INFLUX_TOKEN = os.environ["INFLUX_TOKEN"]
INFLUX_ORG = "meshamerica"
INFLUX_BUCKET = "meshtastic"
client_db = InfluxDBClient(url=INFLUX_URL, token=INFLUX_TOKEN, org=INFLUX_ORG)
write_api = client_db.write_api(write_options=SYNCHRONOUS)
# Optional: map node IDs to long names by caching NODEINFO_APP messages
# (payload.longname keyed by "from"); Meshtastic JSON has no top-level "fromName".
node_names = {}
def on_message(client, userdata, msg):
try:
envelope = json.loads(msg.payload)
node_id = envelope.get("from", "unknown")
# NODEINFO packets carry the long name in payload.longname
if envelope.get("type") == "nodeinfo":
ln = envelope.get("payload", {}).get("longname")
if ln:
node_names[node_id] = ln
return
if envelope.get("type") != "telemetry":
return
node_name = node_names.get(node_id, node_id)
tel = envelope.get("payload", {}) # telemetry fields are flat, snake_case
point = (
Point("telemetry")
.tag("node_id", node_id)
.tag("node_name", node_name)
.field("temperature", tel.get("temperature"))
.field("humidity", tel.get("relative_humidity"))
.field("battery_voltage", tel.get("voltage"))
)
write_api.write(bucket=INFLUX_BUCKET, record=point)
except Exception as e:
print(f"Parse error: {e}")
mqttc = mqtt.Client()
mqttc.on_message = on_message
mqttc.connect("localhost", 1883)
mqttc.subscribe("msh/+/2/json/#")
mqttc.loop_forever()
Note: Meshtastic's JSON envelope has no top-level
rxSnr/rxRssi (or snr/rssi)
fields, and telemetry metrics are flat snake_case under payload
(e.g. relative_humidity, not relativeHumidity). Add
signal metrics only if a downstream processor explicitly supplies them.
InfluxDB Line Protocol
Whether you use Telegraf or Python, each telemetry reading lands in InfluxDB as a measurement with tags and fields:
telemetry,node_id=!abc12345,node_name=ridge-repeater temperature=22.4,humidity=61.0,battery_voltage=3.91 1746230400000000000
- Measurement:
telemetry - Tags:
node_id,node_name(indexed, low-cardinality) - Fields:
temperature,humidity,battery_voltage(addsnr/rssionly if a downstream processor supplies them; they are not in the gateway's JSON)
Grafana Setup
Install Grafana on the same host or a separate machine, then add InfluxDB as a data source using the Flux query language:
- Configuration → Data Sources → Add data source → InfluxDB
- Set Query Language to Flux
- URL:
http://localhost:8086 - Paste your InfluxDB org, bucket, and token
Recommended dashboard panels:
- Temperature over time (line graph per node)

________________________

■ **To do**
1) Which field names does the Python code in the Meshtastic telemetry guide write to the InfluxDB point?
2) Could you extend the Meshtastic telemetry guide beyond its final line?
The records have no connection to the Meshtastic telemetry guide.

________________________

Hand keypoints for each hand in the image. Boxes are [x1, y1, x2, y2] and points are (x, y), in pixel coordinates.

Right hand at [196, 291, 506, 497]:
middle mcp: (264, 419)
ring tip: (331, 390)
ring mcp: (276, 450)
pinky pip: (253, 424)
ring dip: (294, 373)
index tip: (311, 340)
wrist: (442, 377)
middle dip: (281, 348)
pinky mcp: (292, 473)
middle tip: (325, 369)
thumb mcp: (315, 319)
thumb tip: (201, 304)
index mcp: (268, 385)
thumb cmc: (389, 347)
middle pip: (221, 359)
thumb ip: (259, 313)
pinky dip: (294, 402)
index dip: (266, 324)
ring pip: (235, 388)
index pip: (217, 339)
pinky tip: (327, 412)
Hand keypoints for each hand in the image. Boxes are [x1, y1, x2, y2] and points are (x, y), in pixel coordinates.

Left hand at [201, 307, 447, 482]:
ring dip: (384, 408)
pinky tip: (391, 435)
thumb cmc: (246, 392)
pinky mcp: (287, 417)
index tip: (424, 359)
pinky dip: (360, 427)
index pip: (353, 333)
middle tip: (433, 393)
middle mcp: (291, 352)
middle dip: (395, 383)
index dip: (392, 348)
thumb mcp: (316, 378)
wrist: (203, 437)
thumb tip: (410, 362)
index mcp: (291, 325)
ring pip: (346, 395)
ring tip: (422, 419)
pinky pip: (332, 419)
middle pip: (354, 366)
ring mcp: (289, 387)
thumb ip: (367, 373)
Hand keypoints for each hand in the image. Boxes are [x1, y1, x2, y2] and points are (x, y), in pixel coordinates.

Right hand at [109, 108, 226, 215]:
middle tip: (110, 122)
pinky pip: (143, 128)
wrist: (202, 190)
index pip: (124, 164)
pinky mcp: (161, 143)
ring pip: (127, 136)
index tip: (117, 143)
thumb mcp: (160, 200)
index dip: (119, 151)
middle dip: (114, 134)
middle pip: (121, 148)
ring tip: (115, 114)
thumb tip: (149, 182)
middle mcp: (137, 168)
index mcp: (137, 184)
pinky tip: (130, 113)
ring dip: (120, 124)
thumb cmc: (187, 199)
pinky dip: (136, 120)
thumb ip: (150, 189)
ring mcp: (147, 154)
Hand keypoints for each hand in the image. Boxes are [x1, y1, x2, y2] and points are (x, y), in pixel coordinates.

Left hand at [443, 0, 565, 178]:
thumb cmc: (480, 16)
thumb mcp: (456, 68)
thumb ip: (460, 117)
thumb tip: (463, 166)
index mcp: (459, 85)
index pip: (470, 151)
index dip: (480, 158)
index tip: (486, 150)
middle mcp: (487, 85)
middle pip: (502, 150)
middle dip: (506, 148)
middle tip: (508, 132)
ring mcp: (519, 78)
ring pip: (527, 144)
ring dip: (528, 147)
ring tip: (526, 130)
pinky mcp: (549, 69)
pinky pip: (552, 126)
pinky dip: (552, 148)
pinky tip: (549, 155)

________________________

■ **Task responses**
1) temperature, humidity, battery_voltage

2)
- Battery voltage trends (multi-node time series)
- Node count (stat panel - unique node_id values in last hour)
- Signal quality map (table of last RSSI/SNR per node)
Example Flux query - temperature trend for last 24 hours:
from(bucket: "meshtastic")
|> range(start: -24h)
|> filter(fn: (r) => r._measurement == "telemetry" and r._field == "temperature")
|> aggregateWindow(every: 5m, fn: mean, createEmpty: false)
Retention Policies and Downsampling
In InfluxDB 2.x, retention is set per bucket. For raw telemetry data set the
bucket retention to 90 days. Create a second bucket (e.g.
meshtastic_hourly) with indefinite retention and use a Flux task
to downsample:
// Task: run every 1h - downsample telemetry to hourly averages
option task = { name: "downsample_telemetry", every: 1h }
from(bucket: "meshtastic")
|> range(start: -2h)
|> filter(fn: (r) => r._measurement == "telemetry")
|> aggregateWindow(every: 1h, fn: mean, createEmpty: false)
|> to(bucket: "meshtastic_hourly", org: "meshamerica")
Alerting
Grafana alerting fires when conditions are met. Useful rules for mesh deployments:
- Low battery:
battery_voltage < 3.5for any node - triggers SMS or email alert. - Temperature exceeded:
temperature > 50- useful for enclosure health monitoring in summer. - Node offline: no telemetry from a given
node_idfor more than N hours - check the "Last seen" derived field using a Fluxlast()query against the current time.